BEGIN
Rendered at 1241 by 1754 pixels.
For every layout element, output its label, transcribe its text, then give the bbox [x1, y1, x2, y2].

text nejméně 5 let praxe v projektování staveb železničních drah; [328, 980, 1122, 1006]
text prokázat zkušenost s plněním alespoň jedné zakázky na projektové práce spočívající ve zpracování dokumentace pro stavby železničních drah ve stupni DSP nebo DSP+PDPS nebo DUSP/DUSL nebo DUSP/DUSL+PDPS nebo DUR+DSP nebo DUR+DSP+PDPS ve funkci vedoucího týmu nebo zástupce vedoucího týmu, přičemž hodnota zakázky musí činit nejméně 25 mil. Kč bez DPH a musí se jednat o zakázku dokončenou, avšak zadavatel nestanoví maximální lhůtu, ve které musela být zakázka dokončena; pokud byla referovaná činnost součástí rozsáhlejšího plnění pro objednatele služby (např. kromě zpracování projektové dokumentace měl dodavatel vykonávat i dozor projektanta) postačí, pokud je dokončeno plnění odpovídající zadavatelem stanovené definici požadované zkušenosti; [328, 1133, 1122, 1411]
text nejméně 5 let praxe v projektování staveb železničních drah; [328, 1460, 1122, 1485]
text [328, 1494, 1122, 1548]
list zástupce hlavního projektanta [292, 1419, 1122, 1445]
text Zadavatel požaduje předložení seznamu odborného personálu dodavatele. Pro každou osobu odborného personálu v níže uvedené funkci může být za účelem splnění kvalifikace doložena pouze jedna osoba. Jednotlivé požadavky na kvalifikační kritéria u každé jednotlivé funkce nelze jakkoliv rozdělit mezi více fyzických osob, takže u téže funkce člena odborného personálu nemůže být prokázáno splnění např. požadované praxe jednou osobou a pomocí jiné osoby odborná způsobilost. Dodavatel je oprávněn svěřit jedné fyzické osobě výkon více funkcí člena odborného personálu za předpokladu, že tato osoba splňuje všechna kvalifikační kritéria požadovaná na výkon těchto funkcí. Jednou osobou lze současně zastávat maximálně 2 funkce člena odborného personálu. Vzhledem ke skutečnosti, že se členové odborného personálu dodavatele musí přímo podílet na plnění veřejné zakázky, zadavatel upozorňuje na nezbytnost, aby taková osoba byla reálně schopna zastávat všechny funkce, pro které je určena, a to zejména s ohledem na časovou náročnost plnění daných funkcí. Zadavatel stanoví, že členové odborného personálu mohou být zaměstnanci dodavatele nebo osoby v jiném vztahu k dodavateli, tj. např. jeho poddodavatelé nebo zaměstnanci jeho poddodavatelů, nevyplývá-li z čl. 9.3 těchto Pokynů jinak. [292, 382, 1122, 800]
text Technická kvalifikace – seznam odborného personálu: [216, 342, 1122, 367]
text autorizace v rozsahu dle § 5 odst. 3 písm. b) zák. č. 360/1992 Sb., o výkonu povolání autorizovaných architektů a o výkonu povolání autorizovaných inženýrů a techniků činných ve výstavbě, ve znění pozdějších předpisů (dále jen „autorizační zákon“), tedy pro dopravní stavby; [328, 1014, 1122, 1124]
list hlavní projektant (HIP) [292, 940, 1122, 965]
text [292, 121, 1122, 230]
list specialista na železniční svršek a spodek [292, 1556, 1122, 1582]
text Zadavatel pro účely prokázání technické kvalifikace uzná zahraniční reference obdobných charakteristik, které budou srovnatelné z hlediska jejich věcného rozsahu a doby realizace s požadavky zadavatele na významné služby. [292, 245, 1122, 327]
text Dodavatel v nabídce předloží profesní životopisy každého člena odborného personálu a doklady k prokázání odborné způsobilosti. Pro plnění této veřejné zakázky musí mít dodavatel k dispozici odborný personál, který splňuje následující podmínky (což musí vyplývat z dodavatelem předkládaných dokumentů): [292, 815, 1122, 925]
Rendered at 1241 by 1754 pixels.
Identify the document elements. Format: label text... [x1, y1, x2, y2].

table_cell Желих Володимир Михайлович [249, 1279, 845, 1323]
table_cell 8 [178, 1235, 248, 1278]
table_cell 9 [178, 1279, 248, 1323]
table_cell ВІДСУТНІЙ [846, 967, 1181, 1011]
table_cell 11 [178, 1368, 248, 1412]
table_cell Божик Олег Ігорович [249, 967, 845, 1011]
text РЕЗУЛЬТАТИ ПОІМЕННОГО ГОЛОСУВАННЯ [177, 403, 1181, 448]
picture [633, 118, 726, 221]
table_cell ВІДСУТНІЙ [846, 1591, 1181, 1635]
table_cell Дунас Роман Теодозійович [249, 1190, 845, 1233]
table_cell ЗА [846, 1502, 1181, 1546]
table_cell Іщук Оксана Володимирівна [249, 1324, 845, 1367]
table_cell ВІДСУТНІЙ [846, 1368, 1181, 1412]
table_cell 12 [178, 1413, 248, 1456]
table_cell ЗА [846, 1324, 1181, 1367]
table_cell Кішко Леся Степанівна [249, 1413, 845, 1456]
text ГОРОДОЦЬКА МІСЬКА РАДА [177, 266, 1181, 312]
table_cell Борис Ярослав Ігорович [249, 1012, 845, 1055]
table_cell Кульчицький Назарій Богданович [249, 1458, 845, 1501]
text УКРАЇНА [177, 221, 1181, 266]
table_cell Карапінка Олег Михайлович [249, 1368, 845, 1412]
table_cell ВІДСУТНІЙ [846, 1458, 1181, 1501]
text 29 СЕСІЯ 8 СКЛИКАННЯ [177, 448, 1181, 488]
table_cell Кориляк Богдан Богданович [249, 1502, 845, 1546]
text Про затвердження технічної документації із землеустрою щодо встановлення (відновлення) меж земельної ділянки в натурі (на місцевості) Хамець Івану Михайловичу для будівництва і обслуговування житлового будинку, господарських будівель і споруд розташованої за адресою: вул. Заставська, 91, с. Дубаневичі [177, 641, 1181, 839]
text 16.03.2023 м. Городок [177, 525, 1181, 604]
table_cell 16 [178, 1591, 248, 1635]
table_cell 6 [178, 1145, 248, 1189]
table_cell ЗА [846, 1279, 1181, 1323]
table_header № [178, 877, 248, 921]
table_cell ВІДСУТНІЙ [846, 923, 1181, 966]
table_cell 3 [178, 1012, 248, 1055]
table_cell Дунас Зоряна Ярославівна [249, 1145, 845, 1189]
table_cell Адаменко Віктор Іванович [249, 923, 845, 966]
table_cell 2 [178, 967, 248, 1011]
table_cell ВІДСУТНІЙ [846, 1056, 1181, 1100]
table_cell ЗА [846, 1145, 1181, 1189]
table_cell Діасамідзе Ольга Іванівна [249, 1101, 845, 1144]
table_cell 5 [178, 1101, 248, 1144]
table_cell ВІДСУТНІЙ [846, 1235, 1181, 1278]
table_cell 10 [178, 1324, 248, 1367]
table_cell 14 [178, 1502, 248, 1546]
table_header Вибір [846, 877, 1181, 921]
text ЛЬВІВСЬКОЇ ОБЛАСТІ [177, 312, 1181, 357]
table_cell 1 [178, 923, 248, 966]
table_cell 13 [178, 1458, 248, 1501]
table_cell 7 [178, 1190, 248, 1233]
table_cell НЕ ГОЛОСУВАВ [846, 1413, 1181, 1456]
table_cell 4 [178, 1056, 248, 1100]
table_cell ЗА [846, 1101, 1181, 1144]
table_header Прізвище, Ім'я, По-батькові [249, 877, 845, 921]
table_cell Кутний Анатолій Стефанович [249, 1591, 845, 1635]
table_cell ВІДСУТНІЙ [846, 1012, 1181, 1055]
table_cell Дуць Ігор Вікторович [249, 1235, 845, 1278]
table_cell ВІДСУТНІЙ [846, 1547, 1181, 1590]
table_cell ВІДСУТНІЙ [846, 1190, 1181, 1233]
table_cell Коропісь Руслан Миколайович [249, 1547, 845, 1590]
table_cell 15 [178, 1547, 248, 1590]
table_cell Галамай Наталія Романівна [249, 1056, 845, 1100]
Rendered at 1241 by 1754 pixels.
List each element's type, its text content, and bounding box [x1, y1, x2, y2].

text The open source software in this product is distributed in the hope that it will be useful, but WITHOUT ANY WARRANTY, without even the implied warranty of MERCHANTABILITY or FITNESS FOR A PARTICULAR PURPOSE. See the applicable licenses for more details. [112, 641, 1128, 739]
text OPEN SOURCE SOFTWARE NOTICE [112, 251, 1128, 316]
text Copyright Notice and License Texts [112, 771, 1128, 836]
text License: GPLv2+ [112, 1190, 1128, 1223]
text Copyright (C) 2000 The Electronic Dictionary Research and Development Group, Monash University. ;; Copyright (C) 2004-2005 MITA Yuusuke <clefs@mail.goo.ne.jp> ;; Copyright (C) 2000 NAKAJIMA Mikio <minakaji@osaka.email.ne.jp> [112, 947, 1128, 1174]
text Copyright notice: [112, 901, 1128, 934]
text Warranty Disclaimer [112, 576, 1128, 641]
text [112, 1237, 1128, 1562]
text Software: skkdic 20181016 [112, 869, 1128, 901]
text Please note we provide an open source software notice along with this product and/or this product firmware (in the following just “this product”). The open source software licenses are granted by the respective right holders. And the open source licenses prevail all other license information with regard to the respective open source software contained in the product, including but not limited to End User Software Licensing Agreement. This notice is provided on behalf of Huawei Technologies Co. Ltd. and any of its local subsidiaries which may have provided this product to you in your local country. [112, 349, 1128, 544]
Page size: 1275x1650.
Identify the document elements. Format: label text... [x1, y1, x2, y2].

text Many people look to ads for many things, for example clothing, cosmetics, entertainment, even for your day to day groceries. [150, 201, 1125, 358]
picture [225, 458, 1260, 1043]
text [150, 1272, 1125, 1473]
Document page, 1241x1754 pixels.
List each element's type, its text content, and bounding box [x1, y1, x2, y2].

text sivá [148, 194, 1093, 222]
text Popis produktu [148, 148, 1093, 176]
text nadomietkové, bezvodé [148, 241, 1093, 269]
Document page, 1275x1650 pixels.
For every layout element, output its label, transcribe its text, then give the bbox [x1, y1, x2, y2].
END
What to do —
Please return all lines in the material above that include the word "staveb".

Completed task —
text nejméně 5 let praxe v projektování staveb železničních drah; [328, 980, 1122, 1006]
text nejméně 5 let praxe v projektování staveb železničních drah; [328, 1460, 1122, 1485]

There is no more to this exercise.